STATED GOAL: Print the Fort Mose passage word for word, everything from "Lee intends to analyze" down to "in April 2020.".

Academic collaboration allowed student efforts to have an impact on research of the site. Lee’s ongoing project of reinterpreting history at Fort Mose opened the door to let students be part of the process. They were able to work together and offer their own contributions to scholarly research.

Students are sitting on the ground outside with a grid system set up for digging.

“It’s a great way to get students involved in ongoing research,” said Lee of these student programs. “Their contributions are very significant. In a three-week timeframe, you’re able to build on what’s come before and keep adding onto that.”

Even Lee has been building on the work of past archaeologists, like Dr. Kathleen Deagan, Distinguished Research Curator of Archaeology and Adjunct Professor of Anthropology at the University of Florida's Florida Museum of Natural History. Deagan has been working at Fort Mose since its first excavation in 1986, where the primary goal was to verify the location. Since then, archaeologists have been joined by the efforts of invested community members to uncover the site’s history. United by archaeology, members of all different backgrounds have come together to mimic the cultural blending of Fort Mose’s past, where Native Americans, free Africans and Spanish settlers once lived together.

“We’re finally catching up to the past,” said Deagan.

Lee intends to analyze her data and prepare reports to renew her permit and continue working at Fort Mose. The collaboration with UF is expected to last three years, while other projects have begun to manifest, like a possible maritime investigation of parts of the site that have gone underwater. Lee intends to work with alumna Alex Garrett, ‘19, on analyzing ceramics for a paper they will present at the annual meeting of the Society for American Archaeology in April 2020.

Sharing Fort Mose’s history creates a new narrative for black Americans, one of civilization rather than slavery. With archaeologists, students and community members invested, everyone is able to get more work done together. Each individual brings a different perspective to the table, creating a mix of expertise. By working together, we learn from the past about how we can shape our future.

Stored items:
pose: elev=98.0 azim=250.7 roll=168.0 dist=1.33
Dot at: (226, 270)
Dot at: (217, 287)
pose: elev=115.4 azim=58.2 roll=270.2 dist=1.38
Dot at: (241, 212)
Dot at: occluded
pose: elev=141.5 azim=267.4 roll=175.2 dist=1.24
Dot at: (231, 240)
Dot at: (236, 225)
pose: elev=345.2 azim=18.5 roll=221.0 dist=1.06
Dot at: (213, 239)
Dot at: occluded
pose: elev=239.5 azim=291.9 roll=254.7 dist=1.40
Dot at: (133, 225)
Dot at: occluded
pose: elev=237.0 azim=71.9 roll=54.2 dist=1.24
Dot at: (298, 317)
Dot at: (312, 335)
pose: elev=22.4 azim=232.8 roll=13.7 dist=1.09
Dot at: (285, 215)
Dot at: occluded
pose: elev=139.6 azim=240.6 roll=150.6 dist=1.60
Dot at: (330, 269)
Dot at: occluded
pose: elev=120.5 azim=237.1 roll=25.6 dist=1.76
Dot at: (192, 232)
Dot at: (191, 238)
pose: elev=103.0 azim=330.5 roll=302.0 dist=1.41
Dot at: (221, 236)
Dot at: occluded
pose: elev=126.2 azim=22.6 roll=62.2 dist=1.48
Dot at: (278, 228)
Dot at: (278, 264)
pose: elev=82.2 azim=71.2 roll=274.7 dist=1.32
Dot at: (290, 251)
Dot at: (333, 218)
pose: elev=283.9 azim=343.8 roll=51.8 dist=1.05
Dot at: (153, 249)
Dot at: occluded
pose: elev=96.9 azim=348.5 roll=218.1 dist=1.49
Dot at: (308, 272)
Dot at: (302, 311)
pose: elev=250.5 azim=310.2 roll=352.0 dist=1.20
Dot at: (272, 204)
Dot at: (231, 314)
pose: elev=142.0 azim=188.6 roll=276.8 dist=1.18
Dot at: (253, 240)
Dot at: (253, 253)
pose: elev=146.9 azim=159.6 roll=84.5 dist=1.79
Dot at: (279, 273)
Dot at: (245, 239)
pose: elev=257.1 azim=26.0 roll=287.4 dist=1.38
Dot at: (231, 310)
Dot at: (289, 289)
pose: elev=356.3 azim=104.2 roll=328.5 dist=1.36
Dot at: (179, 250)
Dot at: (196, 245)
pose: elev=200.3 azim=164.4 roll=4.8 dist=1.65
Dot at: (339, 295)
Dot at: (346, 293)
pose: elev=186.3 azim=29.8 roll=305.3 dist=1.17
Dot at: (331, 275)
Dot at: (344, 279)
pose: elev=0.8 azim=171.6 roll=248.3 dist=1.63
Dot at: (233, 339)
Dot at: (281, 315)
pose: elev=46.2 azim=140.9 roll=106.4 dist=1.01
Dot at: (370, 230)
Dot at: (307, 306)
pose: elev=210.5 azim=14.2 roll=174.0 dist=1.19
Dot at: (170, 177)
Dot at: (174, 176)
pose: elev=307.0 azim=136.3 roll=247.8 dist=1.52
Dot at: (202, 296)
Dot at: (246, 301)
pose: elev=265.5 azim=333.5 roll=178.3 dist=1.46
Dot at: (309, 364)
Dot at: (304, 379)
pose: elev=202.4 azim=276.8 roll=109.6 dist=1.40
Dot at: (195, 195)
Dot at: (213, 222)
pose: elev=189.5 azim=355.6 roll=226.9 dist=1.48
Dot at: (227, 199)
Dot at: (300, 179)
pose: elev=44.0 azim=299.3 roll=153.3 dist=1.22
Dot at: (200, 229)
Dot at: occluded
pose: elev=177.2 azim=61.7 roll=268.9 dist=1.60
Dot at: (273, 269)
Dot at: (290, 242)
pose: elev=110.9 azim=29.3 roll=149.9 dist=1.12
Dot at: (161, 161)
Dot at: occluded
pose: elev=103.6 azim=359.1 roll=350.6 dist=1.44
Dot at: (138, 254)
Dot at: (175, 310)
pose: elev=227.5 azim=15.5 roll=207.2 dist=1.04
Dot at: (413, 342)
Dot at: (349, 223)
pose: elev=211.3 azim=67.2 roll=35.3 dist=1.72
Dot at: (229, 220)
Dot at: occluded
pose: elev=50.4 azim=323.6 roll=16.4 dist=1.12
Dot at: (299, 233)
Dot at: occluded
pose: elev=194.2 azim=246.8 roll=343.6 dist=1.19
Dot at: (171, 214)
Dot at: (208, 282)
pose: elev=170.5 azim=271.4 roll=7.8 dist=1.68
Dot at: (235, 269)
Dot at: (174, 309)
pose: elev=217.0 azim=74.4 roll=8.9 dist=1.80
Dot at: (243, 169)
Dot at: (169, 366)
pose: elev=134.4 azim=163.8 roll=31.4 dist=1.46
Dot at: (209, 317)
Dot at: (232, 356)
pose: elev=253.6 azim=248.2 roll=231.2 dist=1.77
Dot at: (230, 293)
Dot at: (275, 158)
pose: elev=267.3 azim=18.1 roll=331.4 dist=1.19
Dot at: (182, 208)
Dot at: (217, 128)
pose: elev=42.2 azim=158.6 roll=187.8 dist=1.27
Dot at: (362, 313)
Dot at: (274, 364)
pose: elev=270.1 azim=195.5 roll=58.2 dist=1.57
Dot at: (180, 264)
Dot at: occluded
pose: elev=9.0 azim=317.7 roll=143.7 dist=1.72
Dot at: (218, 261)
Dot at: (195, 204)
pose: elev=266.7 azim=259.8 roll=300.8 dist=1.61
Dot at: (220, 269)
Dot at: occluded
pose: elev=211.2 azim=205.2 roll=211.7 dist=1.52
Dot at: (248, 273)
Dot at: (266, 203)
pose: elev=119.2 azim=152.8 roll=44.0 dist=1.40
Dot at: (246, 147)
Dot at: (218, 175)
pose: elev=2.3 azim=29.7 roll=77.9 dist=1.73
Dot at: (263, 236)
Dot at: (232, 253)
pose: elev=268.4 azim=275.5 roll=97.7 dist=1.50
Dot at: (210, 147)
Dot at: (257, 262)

SOLVED EXERCISE:
Lee intends to analyze her data and prepare reports to renew her permit and continue working at Fort Mose. The collaboration with UF is expected to last three years, while other projects have begun to manifest, like a possible maritime investigation of parts of the site that have gone underwater. Lee intends to work with alumna Alex Garrett, ‘19, on analyzing ceramics for a paper they will present at the annual meeting of the Society for American Archaeology in April 2020.